**Extracted text:**
########################################

Binder

Example: N-body problem

In this notebook we are setting up an N-body problem, the gravitational interaction of more than 2 bodies. Here we are going to model \(N\) solar mass stars that interact gravitationally.

The number of stars is adjustable and can be set in the following variable

[1]:
N = 5

First, we define a few constants that are needed for the simulation in SI units.

[2]:
au    = 1.49597870700e11       # Astronomical unit [m]
day   = 24. * 3600.            # Day [s]
G     = 6.6743e-11             # Gravitational constant [m³/kg/s²]
M_sun = 1.988409870698051e+30  # Solar mass [kg]

Next we are setting up the simulation frame.

[3]:
from simframe import Frame
[4]:
sim = Frame(description="N-body problem")

We store all \(N\) bodies in a group.

[5]:
sim.addgroup("bodies", description="Gravitationally interacting bodies")

The bodies get their subgroup within this group to store their parameters.

[6]:
import numpy as np
[7]:
for i in range(N):
    # Adding a new group for each body
    ndigits = int(np.ceil(np.log10(N)))
    name = "body" + f"{i}".zfill(ndigits)
    sim.bodies.addgroup(name)
[8]:
sim.bodies
[8]:
Group (Gravitationally interacting bodies)

########################################

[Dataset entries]
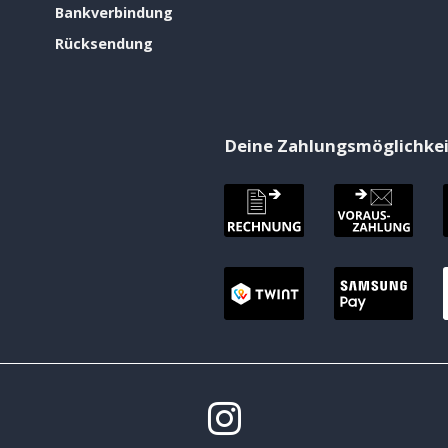
Bankverbindung
Rücksendung
Deine Zahlungsmöglichke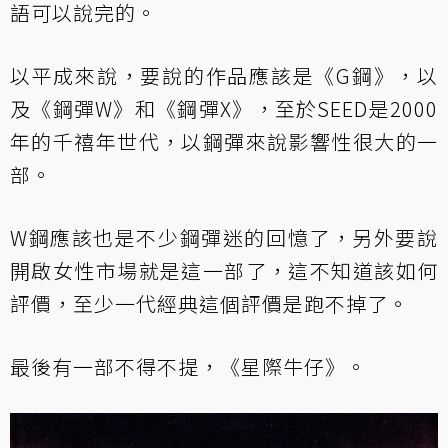
語可以說完的。
以平成來說，要說的作品應該是《G鋼》，以
及《鋼彈W》和《鋼彈X》，至於SEED是2000
年的千禧年世代，以鋼彈來說影響性很大的一
部。
W鋼應該也是不少鋼彈迷的回憶了，另外要說
開啟女性市場就是這一部了，這不知道該如何
評價，至少一代經典這個評價是跑不掉了。
最後有一部不得不提，《星際牛仔》。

########################################

**Exercise brief:**
From the N-body notebook, copy the passage from "The number of" up to and including "the simulation frame.". None of these items matter here.

**Result of the task:**
The number of stars is adjustable and can be set in the following variable

[1]:
N = 5

First, we define a few constants that are needed for the simulation in SI units.

[2]:
au    = 1.49597870700e11       # Astronomical unit [m]
day   = 24. * 3600.            # Day [s]
G     = 6.6743e-11             # Gravitational constant [m³/kg/s²]
M_sun = 1.988409870698051e+30  # Solar mass [kg]

Next we are setting up the simulation frame.